Di sisi lain, Niu Zhenbang dan Feng Yuanjun mengincar Chen Mu.
“Ada Da.”
Chen Mu malas bergerak sendiri, karena ada anak buahnya, jadi tidak perlu dia turun tangan.
Ada Da perlahan muncul di belakang keduanya, melewati mereka dan berdiri di samping mereka.
“Habisi mereka.”
Chen Mu berkata.
“Chen Mu, temanmu banyak juga ya.”
Zhang Yachao melihat Xiao Bing yang bertarung dengan Lyu Shifeng dan Ada Da yang berdiri di depannya.
Teman-teman Chen Mu sepertinya punya kemampuan kuat, hanya saja nama-nama mereka aneh sekali.

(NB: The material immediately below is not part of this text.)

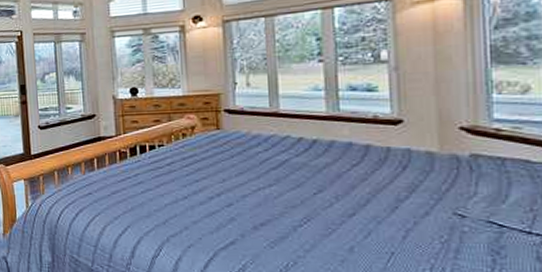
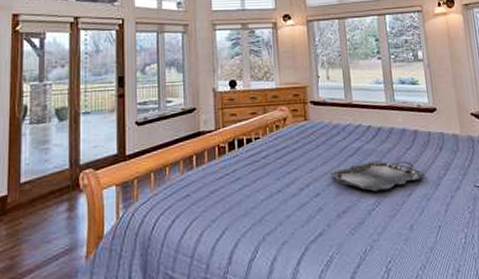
serving tray: none [246,176,378,208] -> present [330,160,426,192]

Hal itu membuat Zhang Yachao penasaran dengan pengalaman Chen Mu setelah Ziyu.
“Nanti kamu akan tahu.”
Chen Mu berkata.
Karena Chen Mu membungkus mereka dengan pakaian rapat, Zhang Yachao tidak tahu bahwa kedua orang yang bertarung itu sebenarnya adalah mayat hidup.
Tapi mereka akan segera mengetahuinya.
“Tahap kedua.”
Pandangan Chen Mu kembali ke Lyu Shifeng.

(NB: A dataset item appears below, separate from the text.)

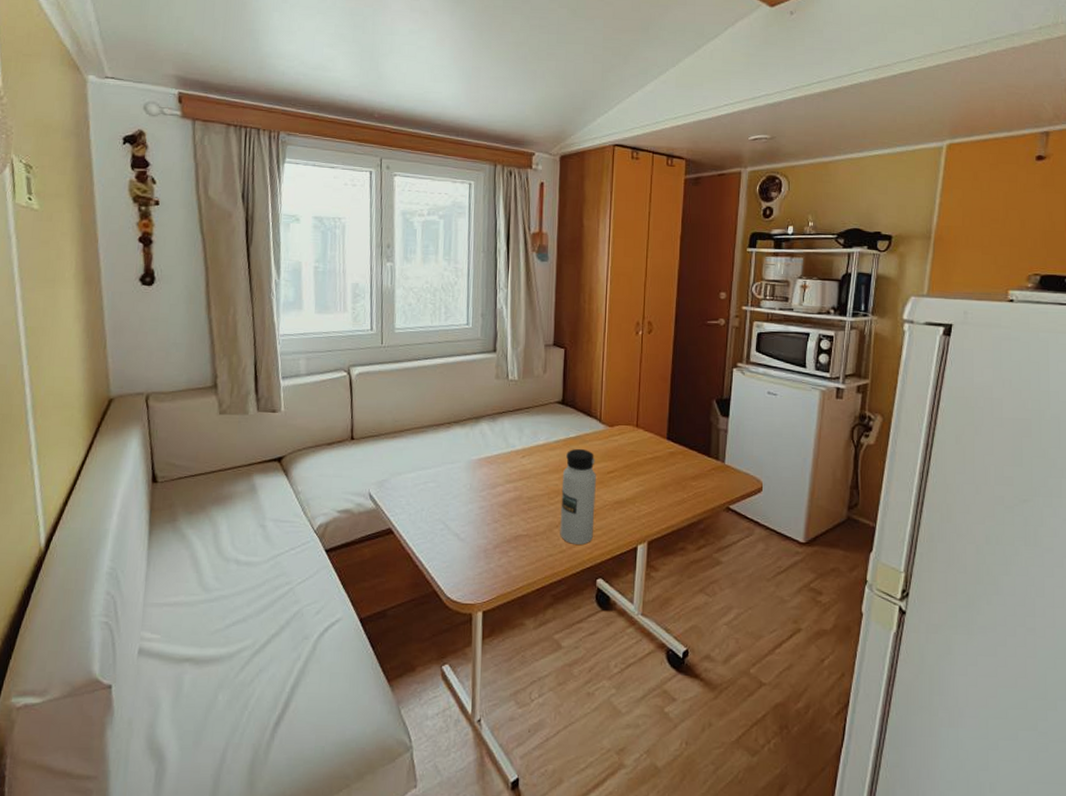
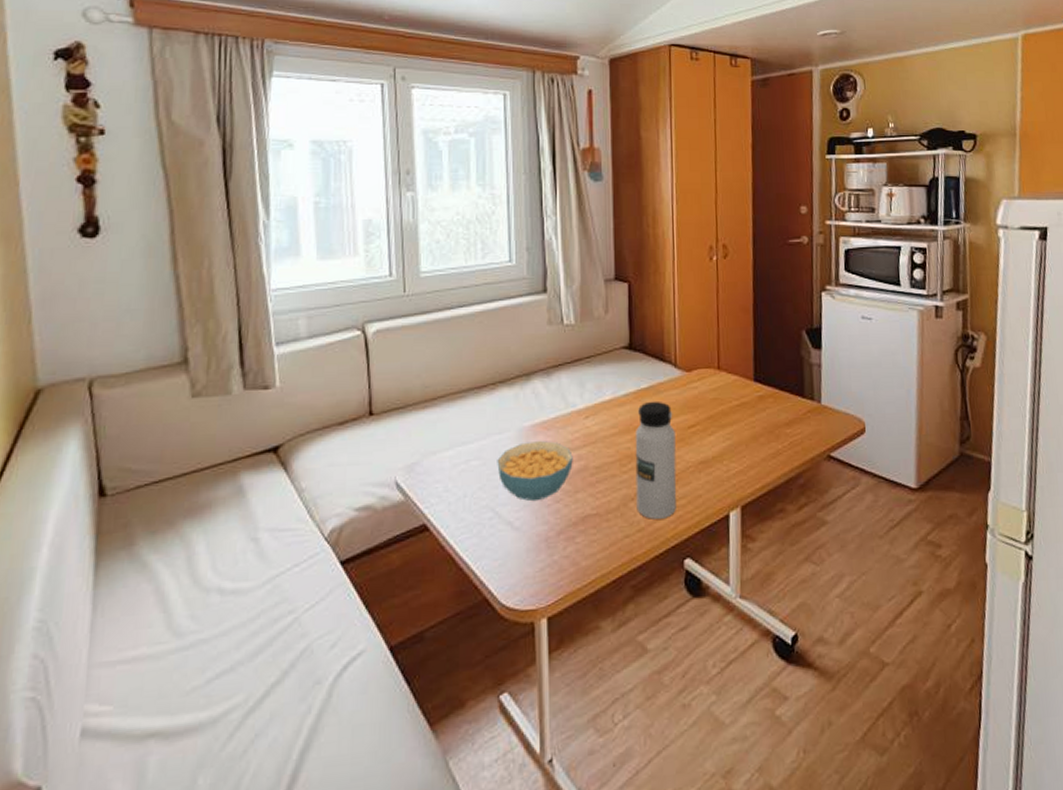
cereal bowl: none [449,472,510,520] -> present [497,441,573,502]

Lyu Shifeng yang dikelilingi aura darah, kemampuan yang hampir seimbang dengan Xiao Bing, itu sudah menunjukkan kekuatannya.
Ini juga sesuai dengan perkiraan Chen Mu, Zhang Yachao juga telah dia beri gambaran singkat.

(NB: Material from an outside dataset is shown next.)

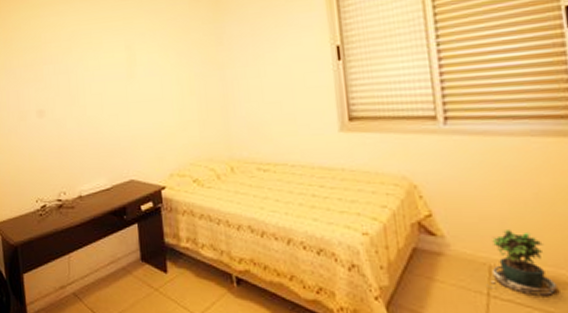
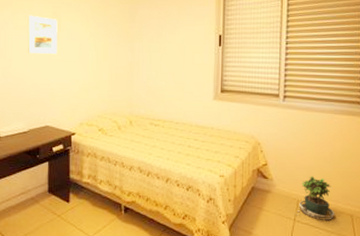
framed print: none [98,52,135,97] -> present [27,15,58,55]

Ini membuat Chen Mu menilai kemampuan Lyu Shifeng paling tinggi berada di tahap kedua.
Sekarang terlihat bahwa penilaian itu tidak salah.
“Kekuatan tingkat dua.”
Wajah Lyu Shifeng menjadi serius.
Setelah beberapa ronde bertarung dengan Xiao Bing, dia tahu betul kemampuan Xiao Bing adalah tingkat dua.
Ini berbeda.
Dia sama sekali tidak menyangka pria bertopeng ini memiliki kekuatan tingkat dua.
Tingkat dua.
Itulah yang dia temukan setengah bulan lalu, saat kemampuannya melejit ke tingkatan baru berkat latihan tanpa henti siang dan malam.
Tahap itu dia sebut tingkat dua.
Tentu dia tahu bukan satu-satunya yang punya kemampuan tingkat dua, seperti orang di pusat perbelanjaan, atau pria di selatan sana.
Selain itu ada distrik pusat kota.
Dia kabur dari distrik pusat kota, jadi dia tahu situasi di sana.
Setelah mencapai tingkat dua, dia berencana membalas ke pusat kota, dan sudah lama mempersiapkannya.
Semua yang hilang, akan dia rebut satu per satu.
“Kalian siapa?”
Aura darah membalut kedua lengannya Lyu Shifeng.
Satu serangan membuat Xiao Bing mundur.
Dia bertanya lagi.
Namun yang menjawab justru dua sosok muncul.
Niu Zhenbang dan Feng Yunjun langsung dihantam Ada Da, nasibnya sama seperti dua orang sebelumnya.
“Pertanyaan itu tidak penting.”
Chen Mu melangkah maju.
“Kau pikir bisa keluar hidup-hidup dari sini?”